We all have causes we believe in and feel passionate about. Supporting those charities will compel typically indifferent people to do all sorts of things they normally wouldn’t, and that absolutely includes using an app. Charity Miles is just another running app, but one that lets you “fundraise” for your favorite charity, like ASPCA, Special Olympics, or Wounded Warrior by pooling with your friends and joining corporate funders that are in on the cause. You can even sponsor other people, many with disabilities, to help them reach their fundraising goal. Cause-related business works, as much research has shown, so it’s quite a viable space to explore. Thinking of a novel yet simple way to raise money is a great ideation for an app, especially if you’re combining the fundraising with the condition or genre your app is focused on.
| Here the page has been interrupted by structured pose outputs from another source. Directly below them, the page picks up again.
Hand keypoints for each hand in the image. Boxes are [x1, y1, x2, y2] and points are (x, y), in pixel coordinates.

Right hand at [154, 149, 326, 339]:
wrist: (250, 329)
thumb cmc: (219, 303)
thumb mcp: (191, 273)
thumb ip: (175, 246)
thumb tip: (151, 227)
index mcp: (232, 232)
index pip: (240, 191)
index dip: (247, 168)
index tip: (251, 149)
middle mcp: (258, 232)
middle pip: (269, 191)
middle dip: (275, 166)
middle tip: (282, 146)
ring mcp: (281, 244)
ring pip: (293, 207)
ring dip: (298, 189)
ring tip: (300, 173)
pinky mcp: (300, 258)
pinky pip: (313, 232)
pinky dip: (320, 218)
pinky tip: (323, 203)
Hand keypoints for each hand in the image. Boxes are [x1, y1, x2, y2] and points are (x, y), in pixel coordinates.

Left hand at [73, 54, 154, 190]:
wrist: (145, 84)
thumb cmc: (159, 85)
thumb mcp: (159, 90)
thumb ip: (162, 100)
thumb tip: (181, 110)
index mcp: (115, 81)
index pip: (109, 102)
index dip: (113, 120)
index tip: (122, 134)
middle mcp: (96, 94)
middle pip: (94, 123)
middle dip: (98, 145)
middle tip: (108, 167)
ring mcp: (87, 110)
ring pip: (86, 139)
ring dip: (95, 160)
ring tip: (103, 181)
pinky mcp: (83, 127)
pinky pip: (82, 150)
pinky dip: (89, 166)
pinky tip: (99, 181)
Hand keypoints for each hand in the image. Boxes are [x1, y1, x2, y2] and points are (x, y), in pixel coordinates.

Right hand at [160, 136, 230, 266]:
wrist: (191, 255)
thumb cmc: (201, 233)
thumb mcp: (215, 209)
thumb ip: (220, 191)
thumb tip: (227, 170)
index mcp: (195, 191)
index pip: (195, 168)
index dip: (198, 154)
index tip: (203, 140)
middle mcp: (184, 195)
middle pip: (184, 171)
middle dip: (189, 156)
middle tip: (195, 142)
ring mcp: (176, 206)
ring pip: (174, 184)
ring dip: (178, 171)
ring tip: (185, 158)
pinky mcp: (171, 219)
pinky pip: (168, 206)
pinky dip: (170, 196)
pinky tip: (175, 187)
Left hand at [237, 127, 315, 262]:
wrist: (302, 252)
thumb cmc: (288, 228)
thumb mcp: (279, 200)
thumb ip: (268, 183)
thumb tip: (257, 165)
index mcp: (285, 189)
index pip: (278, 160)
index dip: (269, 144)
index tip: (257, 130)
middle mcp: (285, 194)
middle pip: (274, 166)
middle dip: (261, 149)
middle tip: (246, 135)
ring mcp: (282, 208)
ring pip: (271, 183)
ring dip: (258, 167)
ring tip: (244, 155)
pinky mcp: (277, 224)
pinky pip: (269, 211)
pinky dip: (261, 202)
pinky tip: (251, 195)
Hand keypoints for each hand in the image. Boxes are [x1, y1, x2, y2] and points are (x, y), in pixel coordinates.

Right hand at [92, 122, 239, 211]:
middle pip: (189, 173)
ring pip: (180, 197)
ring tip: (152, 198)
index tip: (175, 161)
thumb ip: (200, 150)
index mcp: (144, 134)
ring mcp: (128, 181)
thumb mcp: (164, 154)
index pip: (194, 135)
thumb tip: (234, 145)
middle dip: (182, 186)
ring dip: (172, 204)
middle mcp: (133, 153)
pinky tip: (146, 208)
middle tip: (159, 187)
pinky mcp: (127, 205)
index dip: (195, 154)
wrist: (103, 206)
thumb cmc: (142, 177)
Lesson: Doctors need apps, also.
If you’ve been racking your brain trying to figure out what everyday users need, perhaps you should change your target group. Doctors have a tremendous amount of information to keep straight, and this was previously in the form of giant books and phone calls to colleagues. Now they use apps like Epocrates – the current giant in the doctor app space – to do things like research drug interactions, read peer-reviewed disease information and patient guidelines, and get the latest news on alternative medicine like herbs and supplements. It also has secure text messaging, so you can safely consult other doctors and healthcare providers. Remember, HIPAA regulations start the minute you start storing and sending any patient health information (you can read more about that here), so secure networks are a must. If you’re thinking about developing an app for doctors, start by researching and asking doctors where their pain points might be, and how your new app can provide solutions.
Lesson: Medical students need lots of help.
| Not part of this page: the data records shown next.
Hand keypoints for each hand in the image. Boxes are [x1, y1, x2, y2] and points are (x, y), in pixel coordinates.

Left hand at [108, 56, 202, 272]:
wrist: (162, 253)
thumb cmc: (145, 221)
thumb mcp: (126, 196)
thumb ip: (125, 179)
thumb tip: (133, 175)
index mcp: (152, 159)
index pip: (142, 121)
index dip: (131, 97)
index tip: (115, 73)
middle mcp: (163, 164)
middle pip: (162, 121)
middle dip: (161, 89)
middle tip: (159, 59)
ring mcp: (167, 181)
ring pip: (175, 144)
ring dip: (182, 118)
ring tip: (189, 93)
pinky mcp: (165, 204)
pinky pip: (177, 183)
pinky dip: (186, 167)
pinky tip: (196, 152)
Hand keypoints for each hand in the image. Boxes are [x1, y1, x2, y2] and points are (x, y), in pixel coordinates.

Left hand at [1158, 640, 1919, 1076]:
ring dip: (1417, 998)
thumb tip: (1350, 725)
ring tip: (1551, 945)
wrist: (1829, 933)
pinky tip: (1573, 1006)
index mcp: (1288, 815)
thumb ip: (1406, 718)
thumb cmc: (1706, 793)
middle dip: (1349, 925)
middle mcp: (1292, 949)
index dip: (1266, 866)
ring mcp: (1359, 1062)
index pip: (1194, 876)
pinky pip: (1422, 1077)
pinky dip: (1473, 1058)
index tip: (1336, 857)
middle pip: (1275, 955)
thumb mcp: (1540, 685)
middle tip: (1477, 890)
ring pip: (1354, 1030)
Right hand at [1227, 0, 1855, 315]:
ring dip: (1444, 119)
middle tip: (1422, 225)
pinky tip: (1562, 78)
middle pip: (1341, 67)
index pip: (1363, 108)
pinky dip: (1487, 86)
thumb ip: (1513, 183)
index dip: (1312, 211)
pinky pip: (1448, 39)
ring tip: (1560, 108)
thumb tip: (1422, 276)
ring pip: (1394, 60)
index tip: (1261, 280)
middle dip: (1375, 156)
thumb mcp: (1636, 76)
There may be no position more stressful and pressure-packed than that of a med student. This means they need all the help they can get, and also means lots of opportunity for student-targeted apps. Med students often use the same apps as doctors do; it’s all the same information, after all. This app, for example, helps keep track of and learn the various eponyms (i.e. how Barton’s fracture, Bennett’s fracture, and Colles’ fracture are different) that define different conditions. This specific app shows that any small niche of medicine still needs a helpful app, and that goes double for med students. Adding a flashcard/mock testing feature would make this much more appealing to students, so research various subjects and tests that med students study for.
App: Health eXpress
Lesson: Optimize a process that employers already recommend.
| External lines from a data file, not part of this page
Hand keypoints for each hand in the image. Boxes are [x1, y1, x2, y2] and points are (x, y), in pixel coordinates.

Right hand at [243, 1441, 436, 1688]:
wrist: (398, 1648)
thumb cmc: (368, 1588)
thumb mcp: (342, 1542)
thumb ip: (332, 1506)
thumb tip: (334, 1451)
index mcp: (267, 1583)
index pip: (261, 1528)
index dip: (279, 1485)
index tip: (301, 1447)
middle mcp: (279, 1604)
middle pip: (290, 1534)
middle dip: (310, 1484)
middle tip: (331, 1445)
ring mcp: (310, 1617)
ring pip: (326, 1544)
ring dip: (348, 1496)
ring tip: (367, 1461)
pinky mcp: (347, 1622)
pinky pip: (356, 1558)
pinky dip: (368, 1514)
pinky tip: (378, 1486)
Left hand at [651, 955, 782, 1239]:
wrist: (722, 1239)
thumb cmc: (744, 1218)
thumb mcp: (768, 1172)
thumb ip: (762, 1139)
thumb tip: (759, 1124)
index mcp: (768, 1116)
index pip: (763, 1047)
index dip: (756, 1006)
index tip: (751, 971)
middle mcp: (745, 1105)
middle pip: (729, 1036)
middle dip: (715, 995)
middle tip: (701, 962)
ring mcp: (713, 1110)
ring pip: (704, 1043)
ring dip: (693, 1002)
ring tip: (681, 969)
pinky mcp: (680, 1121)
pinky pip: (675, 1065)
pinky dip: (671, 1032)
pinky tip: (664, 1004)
There are giant businesses and health insurance groups that offer and recommend remote healthcare visits via voice, video, or text chats. This encourages comprehensive initial and follow-up doctor visits without leaving your bed, home, or office. While many large employers offer this feature (as it’s a big money saver for them), only 20% report usage of 8% or higher, according to this survey. Again, here’s some room to improve on existing telemedicine apps. Health eXpress, for example, will find you a doctor (if you don’t have one) and set up a video consultation for a flat fee, or they also take insurance if it qualifies.
MedTech app opportunity is a growing space from improved UX and extra security to better access to mental and behavioral health doctors. See what’s out there, and consult with an expert app development partner to find that niche that the healthcare world needs.